BEGIN
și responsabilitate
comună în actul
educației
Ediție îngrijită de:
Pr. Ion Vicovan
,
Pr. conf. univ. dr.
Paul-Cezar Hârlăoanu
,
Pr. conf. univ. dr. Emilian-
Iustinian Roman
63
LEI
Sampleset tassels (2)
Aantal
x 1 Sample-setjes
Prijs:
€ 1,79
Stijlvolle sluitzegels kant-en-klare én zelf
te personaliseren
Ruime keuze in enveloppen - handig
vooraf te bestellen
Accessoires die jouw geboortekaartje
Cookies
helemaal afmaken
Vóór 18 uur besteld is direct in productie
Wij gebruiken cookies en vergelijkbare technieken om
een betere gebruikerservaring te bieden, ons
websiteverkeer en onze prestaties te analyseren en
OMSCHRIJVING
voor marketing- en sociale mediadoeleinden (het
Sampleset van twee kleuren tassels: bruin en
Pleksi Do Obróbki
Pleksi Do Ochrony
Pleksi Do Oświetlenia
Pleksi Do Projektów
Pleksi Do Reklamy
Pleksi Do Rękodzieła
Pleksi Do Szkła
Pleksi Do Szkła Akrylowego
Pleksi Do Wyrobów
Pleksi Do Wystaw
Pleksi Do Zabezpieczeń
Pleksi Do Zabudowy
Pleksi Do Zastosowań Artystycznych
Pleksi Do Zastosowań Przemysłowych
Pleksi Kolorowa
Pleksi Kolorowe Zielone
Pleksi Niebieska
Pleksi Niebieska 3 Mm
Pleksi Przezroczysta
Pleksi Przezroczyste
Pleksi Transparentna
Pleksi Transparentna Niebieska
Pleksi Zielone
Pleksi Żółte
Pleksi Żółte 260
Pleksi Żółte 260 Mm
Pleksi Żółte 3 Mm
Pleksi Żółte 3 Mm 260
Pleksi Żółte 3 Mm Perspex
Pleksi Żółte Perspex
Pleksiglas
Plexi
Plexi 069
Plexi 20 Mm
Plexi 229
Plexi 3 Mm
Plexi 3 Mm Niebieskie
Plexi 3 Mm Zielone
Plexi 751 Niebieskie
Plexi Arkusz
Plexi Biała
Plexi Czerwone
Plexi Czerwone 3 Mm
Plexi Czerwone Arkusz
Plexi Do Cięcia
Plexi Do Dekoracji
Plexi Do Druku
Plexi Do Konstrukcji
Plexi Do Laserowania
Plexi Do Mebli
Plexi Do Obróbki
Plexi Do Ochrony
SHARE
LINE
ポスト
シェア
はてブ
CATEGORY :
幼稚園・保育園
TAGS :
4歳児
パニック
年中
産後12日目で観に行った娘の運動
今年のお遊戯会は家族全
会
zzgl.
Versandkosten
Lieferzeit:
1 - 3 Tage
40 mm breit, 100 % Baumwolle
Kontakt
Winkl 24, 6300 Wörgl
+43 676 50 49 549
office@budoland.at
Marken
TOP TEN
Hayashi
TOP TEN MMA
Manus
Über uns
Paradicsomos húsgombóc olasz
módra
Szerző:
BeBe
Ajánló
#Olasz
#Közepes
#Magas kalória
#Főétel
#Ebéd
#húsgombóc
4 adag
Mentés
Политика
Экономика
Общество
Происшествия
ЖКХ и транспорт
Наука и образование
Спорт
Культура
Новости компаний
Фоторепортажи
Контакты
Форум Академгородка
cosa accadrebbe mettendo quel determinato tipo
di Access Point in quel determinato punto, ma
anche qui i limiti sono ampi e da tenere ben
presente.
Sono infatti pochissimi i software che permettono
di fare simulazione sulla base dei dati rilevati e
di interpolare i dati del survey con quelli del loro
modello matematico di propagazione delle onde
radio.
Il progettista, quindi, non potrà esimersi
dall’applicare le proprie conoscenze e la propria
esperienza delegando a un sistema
END
Task objective
In the material above, locate the line containing "Pleksi Kolorowe Zielone" and the line containing "産後12日目で観に行った娘の運動". Transcribe exactly those two lines and every line between them, and nothing more.

Solution to the exercise
Pleksi Kolorowe Zielone
Pleksi Niebieska
Pleksi Niebieska 3 Mm
Pleksi Przezroczysta
Pleksi Przezroczyste
Pleksi Transparentna
Pleksi Transparentna Niebieska
Pleksi Zielone
Pleksi Żółte
Pleksi Żółte 260
Pleksi Żółte 260 Mm
Pleksi Żółte 3 Mm
Pleksi Żółte 3 Mm 260
Pleksi Żółte 3 Mm Perspex
Pleksi Żółte Perspex
Pleksiglas
Plexi
Plexi 069
Plexi 20 Mm
Plexi 229
Plexi 3 Mm
Plexi 3 Mm Niebieskie
Plexi 3 Mm Zielone
Plexi 751 Niebieskie
Plexi Arkusz
Plexi Biała
Plexi Czerwone
Plexi Czerwone 3 Mm
Plexi Czerwone Arkusz
Plexi Do Cięcia
Plexi Do Dekoracji
Plexi Do Druku
Plexi Do Konstrukcji
Plexi Do Laserowania
Plexi Do Mebli
Plexi Do Obróbki
Plexi Do Ochrony
SHARE
LINE
ポスト
シェア
はてブ
CATEGORY :
幼稚園・保育園
TAGS :
4歳児
パニック
年中
産後12日目で観に行った娘の運動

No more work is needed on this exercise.